Facts Concerning the New Testament Church
Facts Concerning the New Testament Church
By the Late P.H. Welshimer
"That they may all be one; even as Thou, Father, art in Me,
and I in Thee, that they also may be in Us; that the world may believe
that Thou didst send Me."
- John 17:21
We are often met with the following questions:
1. Are the Churches of Christ (or Christian churches) any
different from other churches?
2. Why do these churches exist?
3. What do they believe?
To answer these questions is the purpose of this tract.
WHY DO WE EXIST?
The object of existence is not to add another to the many denominations that are now found. A divided church is contrary to the teaching of Christ and His apostles (I Corinthians 1:10-11; John 17:21).
The world will never be led to Christ as long as sectarian divisions continue to be emphasized. The prayer of Jesus in John 17, the teachings of the apostles, the condition of the world and the desire of hosts of Christians demand the laying aside of the doctrines of men and a return to the church as it was in the days of Christ's apostles.
Hence, our aim is as follows:
1. The restoration of primitive Christianity and consequent union
of all the followers of Christ in one body (John 17:21).
2. To exalt Christ above party and His Word above all human
3. To build a church of Christ without denominational name, man-
written creed or other barrier to Christian unity, whose terms
of fellowship shall be as broad as the conditions of salvation,
and identical with them.
4. To lead sinners to Christ in the clear light of the New Testament
On nonessentials we admit the largest liberty; on the essentials we appeal to the New Testament. "Where the Bible speaks, we speak; where the Bible is silent, we are silent."
The church was called into existence A.D. 30, on the first Pentecost after the resurrection of Christ.

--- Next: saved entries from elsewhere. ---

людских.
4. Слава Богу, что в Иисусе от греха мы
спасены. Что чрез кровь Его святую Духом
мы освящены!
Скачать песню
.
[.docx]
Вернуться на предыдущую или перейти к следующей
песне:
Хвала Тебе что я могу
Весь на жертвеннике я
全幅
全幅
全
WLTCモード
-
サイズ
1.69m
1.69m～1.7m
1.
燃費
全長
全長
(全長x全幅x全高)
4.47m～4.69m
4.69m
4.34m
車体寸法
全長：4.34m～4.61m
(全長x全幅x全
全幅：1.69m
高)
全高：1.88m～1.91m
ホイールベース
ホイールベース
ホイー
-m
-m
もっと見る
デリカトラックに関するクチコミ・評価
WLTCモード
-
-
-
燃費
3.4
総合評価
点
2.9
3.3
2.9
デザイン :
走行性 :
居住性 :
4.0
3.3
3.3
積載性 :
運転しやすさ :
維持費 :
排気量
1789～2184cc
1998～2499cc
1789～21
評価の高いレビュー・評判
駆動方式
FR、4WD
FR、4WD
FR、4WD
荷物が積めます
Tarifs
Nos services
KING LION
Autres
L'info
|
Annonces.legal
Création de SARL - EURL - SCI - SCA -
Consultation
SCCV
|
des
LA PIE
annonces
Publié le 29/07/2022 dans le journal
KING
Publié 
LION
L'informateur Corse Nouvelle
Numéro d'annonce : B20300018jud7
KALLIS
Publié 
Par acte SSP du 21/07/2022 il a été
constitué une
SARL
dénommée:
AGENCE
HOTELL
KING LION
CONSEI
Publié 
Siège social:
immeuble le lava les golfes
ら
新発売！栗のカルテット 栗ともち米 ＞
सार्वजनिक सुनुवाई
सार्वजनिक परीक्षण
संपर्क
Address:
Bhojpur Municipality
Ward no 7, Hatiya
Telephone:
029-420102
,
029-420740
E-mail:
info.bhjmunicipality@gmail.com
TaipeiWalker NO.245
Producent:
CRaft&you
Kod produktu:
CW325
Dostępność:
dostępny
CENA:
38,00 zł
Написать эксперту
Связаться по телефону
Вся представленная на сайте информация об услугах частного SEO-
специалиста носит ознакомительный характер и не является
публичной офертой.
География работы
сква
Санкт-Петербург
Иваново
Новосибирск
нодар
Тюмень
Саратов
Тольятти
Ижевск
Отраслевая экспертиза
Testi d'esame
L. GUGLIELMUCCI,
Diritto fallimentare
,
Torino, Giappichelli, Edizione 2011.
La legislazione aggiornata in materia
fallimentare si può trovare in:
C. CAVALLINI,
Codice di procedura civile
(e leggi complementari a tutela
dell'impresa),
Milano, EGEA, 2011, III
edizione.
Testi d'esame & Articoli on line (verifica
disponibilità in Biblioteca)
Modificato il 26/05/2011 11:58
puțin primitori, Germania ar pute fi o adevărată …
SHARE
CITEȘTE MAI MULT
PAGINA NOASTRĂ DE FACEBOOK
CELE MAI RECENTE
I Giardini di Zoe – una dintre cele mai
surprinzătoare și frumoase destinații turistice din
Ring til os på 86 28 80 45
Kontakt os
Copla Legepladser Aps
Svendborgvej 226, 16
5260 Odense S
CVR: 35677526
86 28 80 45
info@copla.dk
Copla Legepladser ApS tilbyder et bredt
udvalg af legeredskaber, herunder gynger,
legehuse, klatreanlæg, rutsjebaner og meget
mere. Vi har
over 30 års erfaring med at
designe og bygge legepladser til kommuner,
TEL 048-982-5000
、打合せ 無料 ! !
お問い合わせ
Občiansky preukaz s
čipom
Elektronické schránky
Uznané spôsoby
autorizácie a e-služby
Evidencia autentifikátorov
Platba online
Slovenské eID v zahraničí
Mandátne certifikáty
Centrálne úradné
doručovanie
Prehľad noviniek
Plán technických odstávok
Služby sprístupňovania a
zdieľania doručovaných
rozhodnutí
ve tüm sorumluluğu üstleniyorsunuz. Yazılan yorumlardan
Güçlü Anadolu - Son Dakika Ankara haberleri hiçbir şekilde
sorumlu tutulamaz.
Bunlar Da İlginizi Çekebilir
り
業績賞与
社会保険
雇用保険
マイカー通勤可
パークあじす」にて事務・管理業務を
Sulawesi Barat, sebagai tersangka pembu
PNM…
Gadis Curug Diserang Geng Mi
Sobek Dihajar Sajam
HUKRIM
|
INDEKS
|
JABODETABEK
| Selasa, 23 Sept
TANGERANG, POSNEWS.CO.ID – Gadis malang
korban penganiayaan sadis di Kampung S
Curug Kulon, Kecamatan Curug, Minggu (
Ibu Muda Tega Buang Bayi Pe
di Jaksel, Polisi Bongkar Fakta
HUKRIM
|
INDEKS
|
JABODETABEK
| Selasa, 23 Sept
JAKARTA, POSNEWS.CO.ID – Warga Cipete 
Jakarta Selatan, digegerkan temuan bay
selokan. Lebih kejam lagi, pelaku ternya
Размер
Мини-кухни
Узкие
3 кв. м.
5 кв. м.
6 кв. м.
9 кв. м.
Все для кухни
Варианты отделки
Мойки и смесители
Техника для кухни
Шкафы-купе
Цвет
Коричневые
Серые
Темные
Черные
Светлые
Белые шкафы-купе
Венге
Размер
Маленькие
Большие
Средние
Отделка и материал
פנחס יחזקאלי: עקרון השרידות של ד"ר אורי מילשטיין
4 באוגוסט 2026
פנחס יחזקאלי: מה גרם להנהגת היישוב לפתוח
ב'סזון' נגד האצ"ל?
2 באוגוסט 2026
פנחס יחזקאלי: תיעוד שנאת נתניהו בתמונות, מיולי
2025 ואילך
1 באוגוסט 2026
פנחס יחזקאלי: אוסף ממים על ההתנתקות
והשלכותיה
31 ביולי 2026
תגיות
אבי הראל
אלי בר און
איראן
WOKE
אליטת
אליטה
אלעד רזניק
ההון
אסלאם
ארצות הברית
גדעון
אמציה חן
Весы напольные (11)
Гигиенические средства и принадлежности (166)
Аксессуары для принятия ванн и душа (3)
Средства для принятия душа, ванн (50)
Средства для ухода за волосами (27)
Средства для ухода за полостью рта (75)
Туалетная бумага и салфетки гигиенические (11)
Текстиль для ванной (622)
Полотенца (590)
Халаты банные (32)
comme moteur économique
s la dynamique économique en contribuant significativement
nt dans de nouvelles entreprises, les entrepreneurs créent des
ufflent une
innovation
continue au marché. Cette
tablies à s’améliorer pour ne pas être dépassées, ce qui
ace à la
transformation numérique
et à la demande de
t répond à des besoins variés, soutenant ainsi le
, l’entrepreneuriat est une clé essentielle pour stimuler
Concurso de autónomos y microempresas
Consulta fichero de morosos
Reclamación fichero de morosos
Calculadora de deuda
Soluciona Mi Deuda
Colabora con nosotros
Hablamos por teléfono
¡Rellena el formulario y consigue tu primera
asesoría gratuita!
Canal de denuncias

To know of the organization, its doctrines and fruits, read the Acts of the Apostles. For about two hundred years it was true to apostolic teaching. But by the mixing of Jewish teaching and paganistic ideas, and through political intrigue, the church of the beginning was lost. Centuries of ignorance and superstition passed by during which the Catholic Church usurped the place of the church of Christ.
In the early part of the sixteenth century, Martin Luther broke the shackles and gave to the world the open Bible. Later, Calvin advocated the divine sovereignty of God. John Wesley agitated the question of more spirituality in the churches. Around these ideas great denominations sprang into existence. The people were inquiring for the old paths. While all the churches were doing good, had much of the Scripture in their teaching, and possessed good men, they were nonetheless weakened and handicapped because they were divided.
Early in the nineteenth century there was a general unrest among the churches of America. In all denominations could be found those who believed that the followers of Christ should lay aside the traditions of men and go back to the church described in the New Testament. Among this number were Thomas Campbell and his son Alexander, a young man who had studied in the University of Glasgow. Father and son were members of the Seceders branch of the Presbyterian Church. "They aimed to take up things just as the apostles left them, and thus, being disentangled from the embarrassments of intervening ages, stand with evidence on the same ground on which the church stood at the beginning." They aimed, not to start another church, but to call the people back to the church of the New Testament. They were not reformers, but restorers. They held up the Bible, and by its teaching restored the church of Christ and His apostles.
None doubts but what the church described in the Acts of the Apostles and the Epistles is the true church of Christ. To restore that church was the work of Thomas and Alexander Campbell. They began emphasizing this feature of Christian work early in the nineteenth century. Today, the people known simply as Christians number several million. Acting as locally autonomous congregations, they cooperate in establishing new congregations, conducting educational and benevolent institutions, and supporting hundreds of missionaries.